Асфальт мокрый и шершавый, отдает по вкусу второсортной бумагой. С неба моросит что-то настолько мелкое, что Тэмину кажется, будто он бредет через ватное одеяло влажной пыли, которое кусками рвется и оседает на нем. Сизые, грязно-серые облака налились ночной темнотой и прохладой, фонари цепочками дублируются на земле, разливая вокруг сияющий ореол блесток с крылышков Тинкер Белл. Снег громоздится по обочинам дороге грязными мусорными кучами.
В Сеуле дождливая зимняя ночь.
Тэмин бредет, автоматически переставляя ноги, даже не замечая сигналящих ему машин. Он чудом не сваливается с бардюра уже минут пять, шагая вперед по обочине шоссе, вперивши стеклянные глаза в одну точку.
Тэлли повезло. Ее достали из реки почти сразу - через какой-то недо-час; подвыпившая компания, проходящая мимо, заметив в Хангане инородный предмет, сразу вызвала полицию.

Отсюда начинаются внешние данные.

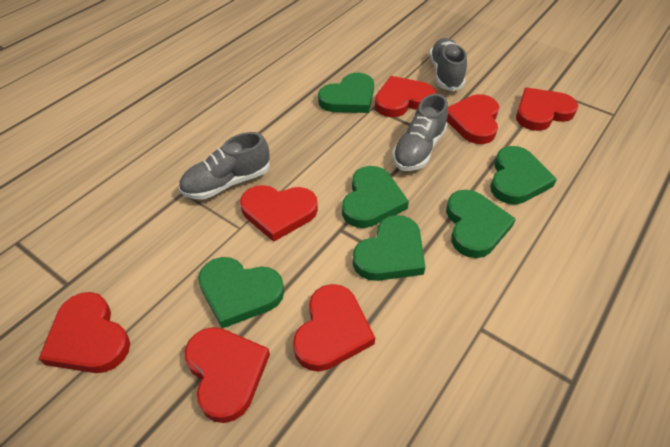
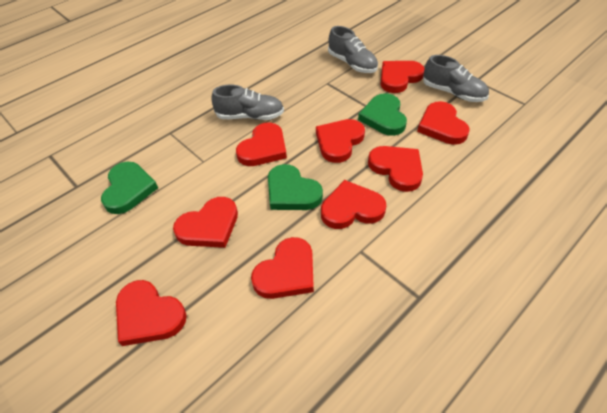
green heart: [198,257,284,329] [318,73,374,113] [342,166,409,228] [353,215,425,281] [446,190,516,258] [490,146,557,204] = 6 -> [101,161,158,214] [268,164,323,210] [358,93,407,136] = 3
red heart: [39,292,130,373] [185,327,270,423] [240,185,318,242] [293,284,375,372] [375,76,436,117] [447,94,499,144] [516,88,578,131] = 7 -> [116,280,187,346] [173,197,238,248] [236,123,287,166] [251,237,314,299] [316,119,365,163] [321,180,386,229] [368,146,423,192] [380,61,425,93] [417,101,470,145] = 9

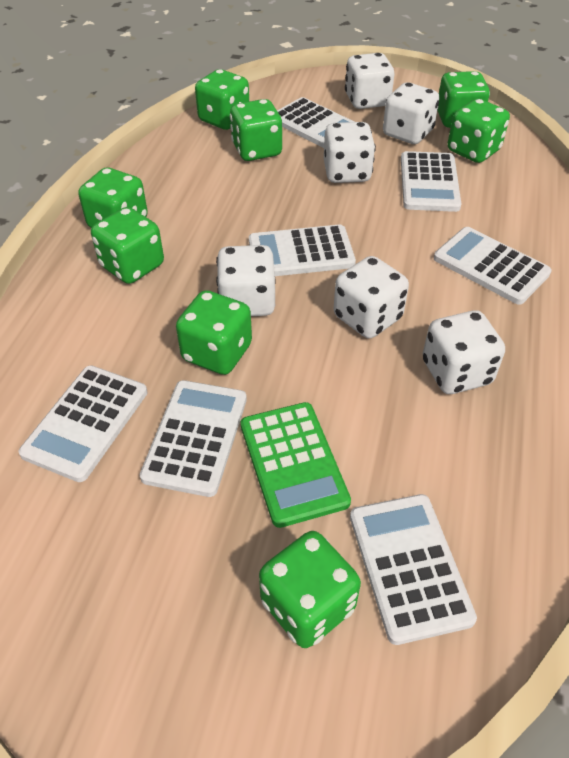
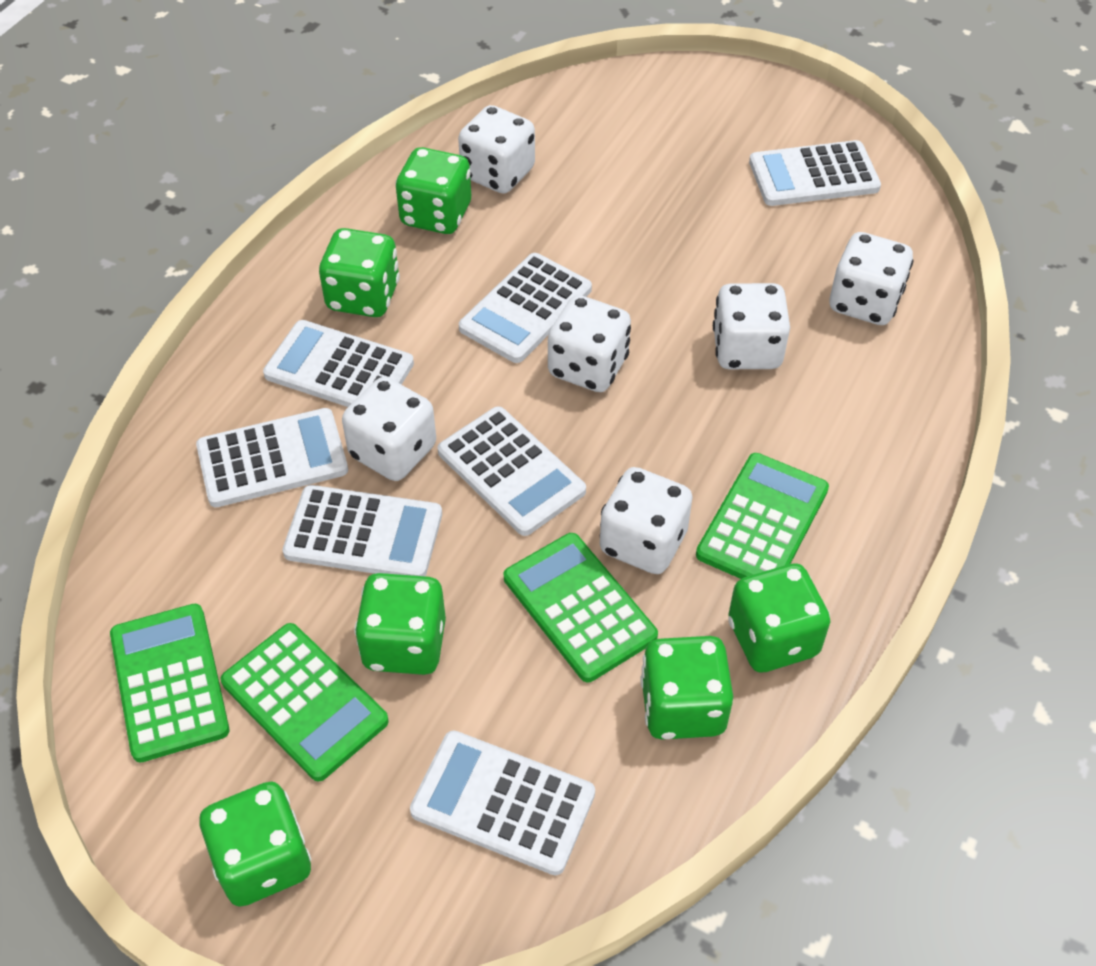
green calculator: [241,402,351,528] = 1 -> [110,604,229,762] [221,623,389,782] [504,533,658,682] [696,453,829,579] = 4
green dice: [78,167,148,228] [91,207,164,284] [176,290,252,375] [195,69,249,130] [230,99,282,161] [259,531,361,648] [437,71,490,128] [448,99,510,163] = 8 -> [200,782,311,907] [319,228,400,317] [354,573,446,675] [395,147,471,234] [640,636,733,740] [728,564,830,673] = 6

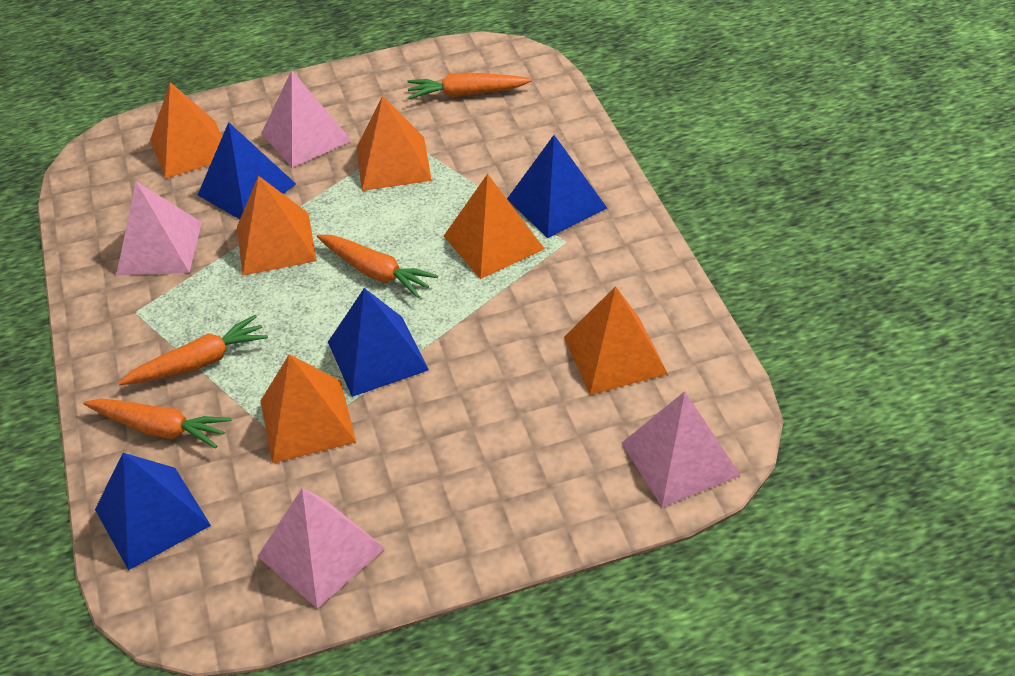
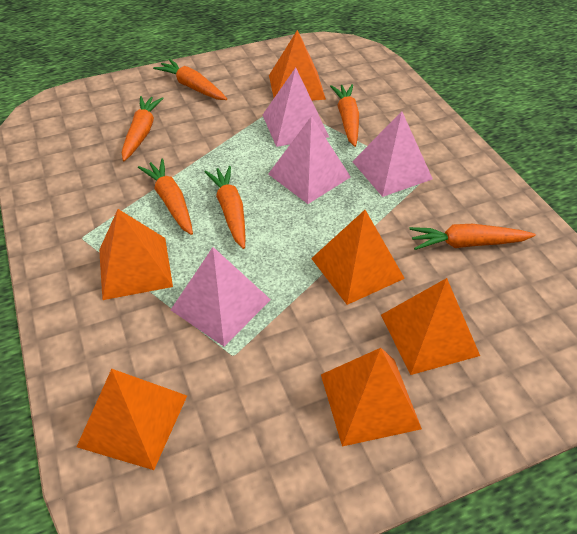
blue pyramid: [95,453,211,570] [198,122,296,219] [328,288,429,397] [507,135,607,238] = 4 -> none = 0
orange carrot: [83,398,232,448] [118,315,268,385] [317,235,438,298] [407,72,532,99] = 4 -> [122,96,164,161] [138,159,193,235] [153,59,227,100] [204,166,246,249] [330,84,359,147] [409,224,536,250] = 6

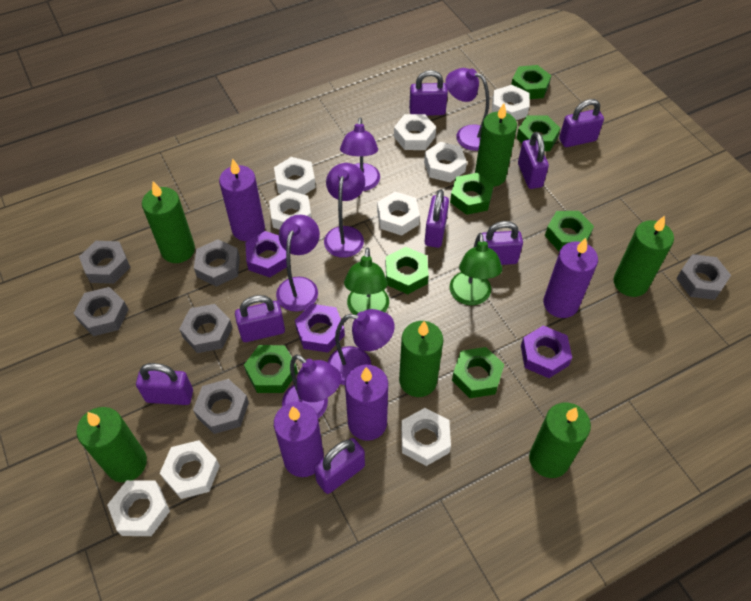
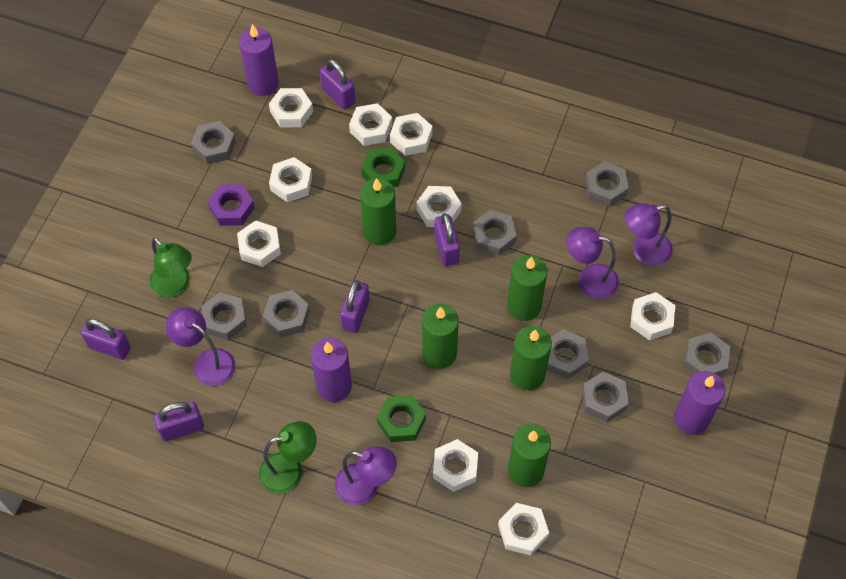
green candle: [76,407,147,483] [142,181,195,263] [399,321,443,397] [475,103,517,187] [529,403,591,478] [614,216,674,297] = 6 -> [360,178,396,245] [422,304,459,369] [507,255,548,321] [508,424,551,487] [510,326,552,390] = 5
green nut: [244,345,298,393] [386,247,429,294] [450,173,494,215] [452,347,504,398] [511,65,551,99] [516,115,561,151] [545,211,594,252] = 7 -> [361,147,405,187] [377,395,426,442] = 2
grey nut: [74,287,129,336] [79,241,130,284] [179,304,233,353] [193,379,249,434] [194,239,240,287] [676,254,731,300] = 6 -> [191,121,236,164] [201,292,247,340] [263,290,310,338] [473,210,517,256] [547,329,589,379] [582,371,629,422] [585,161,629,207] [684,332,730,376] = 8
purple candle: [219,158,265,241] [274,402,324,477] [345,364,388,441] [543,238,598,318] = 4 -> [239,24,279,96] [311,338,352,402] [674,371,726,435] = 3
purple lamp: [276,215,320,312] [282,354,341,419] [324,163,365,258] [328,309,395,385] [340,117,380,191] [445,68,489,151] = 6 -> [166,307,235,386] [335,446,397,505] [567,227,619,299] [625,203,673,266] = 4
purple nut: [245,231,287,277] [295,304,345,353] [521,326,572,378] = 3 -> [208,184,255,226] = 1
purple padlock: [136,363,193,405] [235,295,285,342] [314,438,365,494] [409,70,448,116] [425,189,449,248] [482,221,523,265] [518,132,549,189] [559,99,604,147] = 8 -> [81,319,131,360] [154,402,204,442] [320,59,356,110] [340,280,370,333] [434,213,460,266] = 5

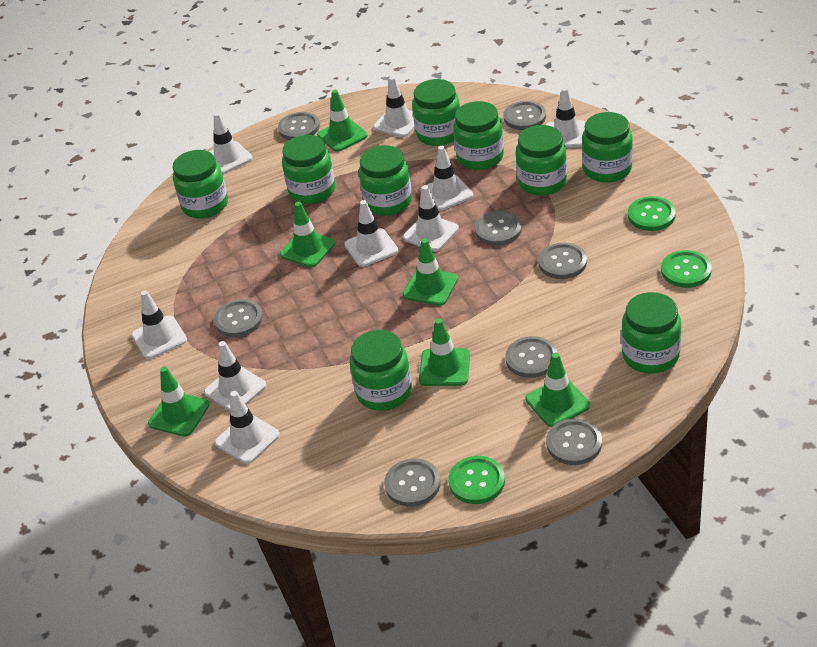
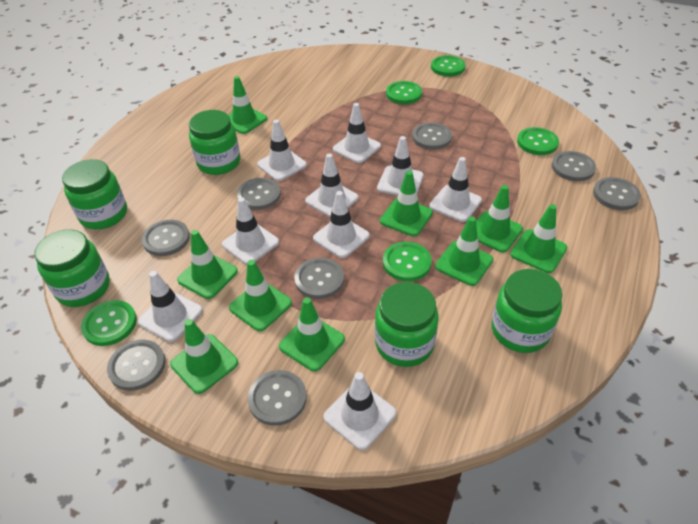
green button: [448,456,505,504] [628,196,676,231] [661,250,712,288] = 3 -> [81,300,137,346] [383,242,432,281] [386,81,422,104] [431,55,466,76] [517,127,559,155] = 5
green jar: [172,150,228,219] [282,135,335,204] [350,330,412,411] [359,145,412,216] [412,79,460,146] [453,101,504,170] [516,125,567,196] [582,112,633,183] [621,292,681,374] = 9 -> [34,229,110,307] [62,159,127,229] [189,110,240,175] [375,282,439,367] [492,269,562,353] = 5
green traffic cone: [148,367,210,436] [280,202,335,267] [317,90,368,152] [403,239,458,306] [419,319,470,386] [525,353,590,427] = 6 -> [170,319,238,394] [177,230,238,299] [228,76,267,134] [229,260,292,331] [279,297,345,371] [380,171,433,236] [435,216,493,286] [476,185,523,252] [510,204,567,273] = 9

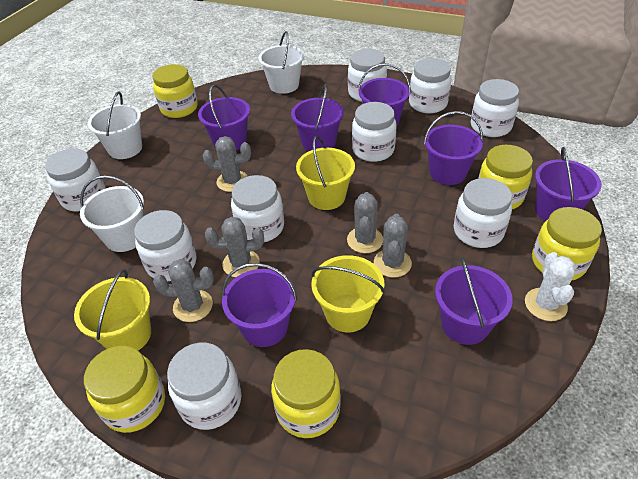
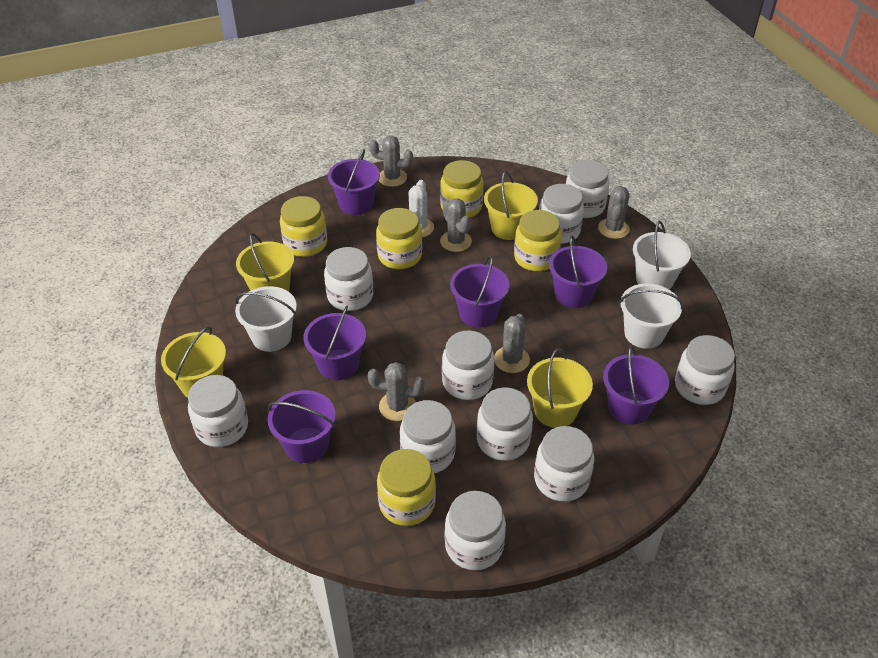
purple bucket: [198,85,250,150] [222,263,297,347] [291,85,344,151] [358,63,411,126] [424,111,483,185] [435,257,512,345] [535,147,602,221] = 7 -> [268,390,336,463] [304,305,366,380] [328,149,380,215] [450,255,509,327] [549,236,607,308] [603,345,669,425] = 6
white jar: [45,148,106,211] [134,210,196,281] [167,343,241,430] [231,175,284,242] [348,49,387,102] [352,102,397,162] [409,58,452,113] [454,178,512,248] [471,79,519,137] = 9 -> [188,375,248,447] [324,247,373,311] [400,400,456,473] [442,331,494,400] [445,491,506,570] [477,388,533,461] [534,426,594,502] [539,184,584,244] [566,160,609,218] [675,335,735,405] = 10
yellow bucket: [74,269,151,350] [296,136,355,210] [312,255,385,332] = 3 -> [161,326,226,398] [236,233,294,292] [484,171,538,240] [527,348,593,428] = 4

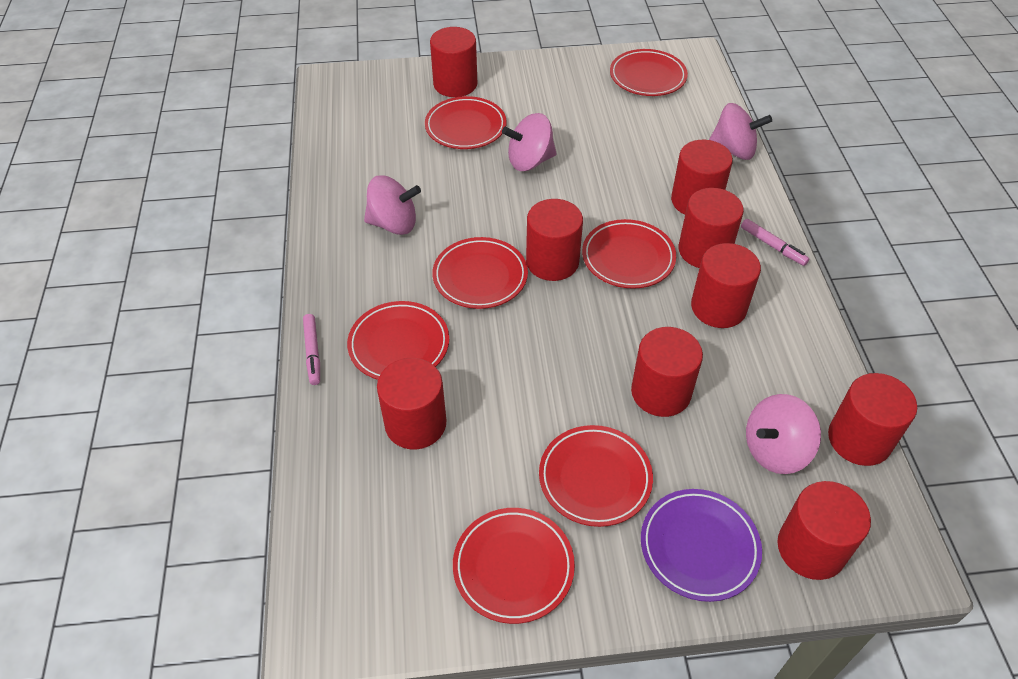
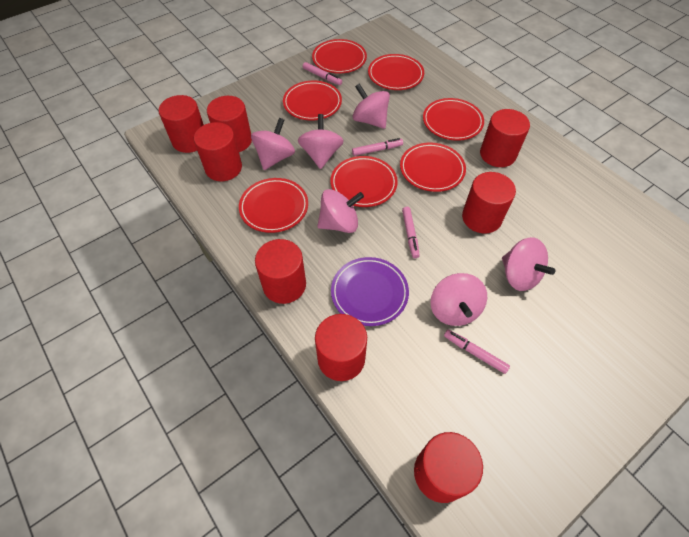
pink marker: [303,314,320,385] [741,219,809,266] = 2 -> [303,62,342,85] [352,138,403,156] [402,207,420,258] [444,330,510,374] = 4
pink spinning top: [364,175,421,235] [502,113,557,171] [709,103,772,160] [746,394,821,474] = 4 -> [251,118,295,170] [298,114,344,169] [317,189,364,233] [353,83,390,129] [431,273,487,326] [502,237,555,291] = 6
red cylinder: [377,358,446,449] [430,27,478,97] [526,199,583,281] [631,327,703,417] [671,140,733,215] [679,188,744,268] [691,243,761,328] [777,481,871,580] [828,373,917,466] = 9 -> [159,95,204,153] [194,122,242,181] [207,96,252,152] [255,239,306,304] [315,314,367,381] [414,432,483,503] [462,172,516,234] [480,109,530,167] = 8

Так что она не успела приобрести цвет расслаивающейся размокшей бумаги, даже не сильно изменилась в росте и обхвате, или может Тэмину просто показалось.
В морге дальше лица не открывают.
Их вызвали на опознание как близких людей. Тэмин только сейчас задумался, чего Джонг не поехал - они-то знакомы гораздо дольше. Но лид-вокалист только отводил разом потемневшие глаза и ничего не говорил, и как итог, первого января в час, когда люди только засыпают после встречи Нового Года, Тэмин и Джинки стояли в помещении морга, дрожа от холода, усталости и безысходности. Джинки, серый, как ноябрьская лужа на дороге, покачивался из стороны в сторону, сжимая кулаки до светло-красных струек крови на пол. Тэмин не шевелился и, кажется, вообще не дышал. Он отсутствовал, он не хотел тут быть. Он даже не особо понимал, зачем его сюда притащили.
Она все равно была красивая. И хрупенькая - маленький силуэт под простыней, Тэмин мог с закрытыми глазами рассказать, где у нее родинки, какие смешные пальчики на ногах и дурацкие торчащие локти, и показать бы смог, не глядя, прекрасно зная, как сильно нужно пригнуться, чтобы дотянуться до туда, или до туда...
Волосы у нее были в сотню раз белее цвета ламп и простыней, под истончившимися веками проглядывала болотная каемочка вокруг зеленого глаза. Пушистые черные ресницы бросали причудливые тени на ее скулы, а тоненькие ключицы так прекрасно изгибались, что Тэмин даже провел по ним пальцам, желая удостовериться, что они настоящие, под кожей, а не из мрамора, например.
Оказались из мрамора. Она была жесткой и ледяной, каменной просто, настоящей надгробной статуей для молоденькой принцессы, умершей от яда в бокале.
Он никак не мог понять, почему Джинки говорит "да", говорит "она", говорит "не надо кремировать", говорит "позвоню родным". Тэмин не понимает, какие бумаги он там подписывает и забирает, он смотрит на ее бледные губы и ямочку на шее, на которой виднеется темная полосочка от цепочки. Он смотрит на клубок красных, тусклых ниток у нее внутри, свернувшихся сброшенной чешуей змеи на ее костях и венах и лихорадочно соображает, куда подевался рубец от серпа.
- Идем, - тянет его Онью, а Тэмин не понимает, почему он не будит и не уводит Тэлли с собой - она что, в другом месте поспать не может?
Но как только он переступает порог комнаты, на него наваливается черная и тяжелая, как само Небо, темнота. У самой земли его подхватывают ледяные и дрожащие от усталости руки Джинки.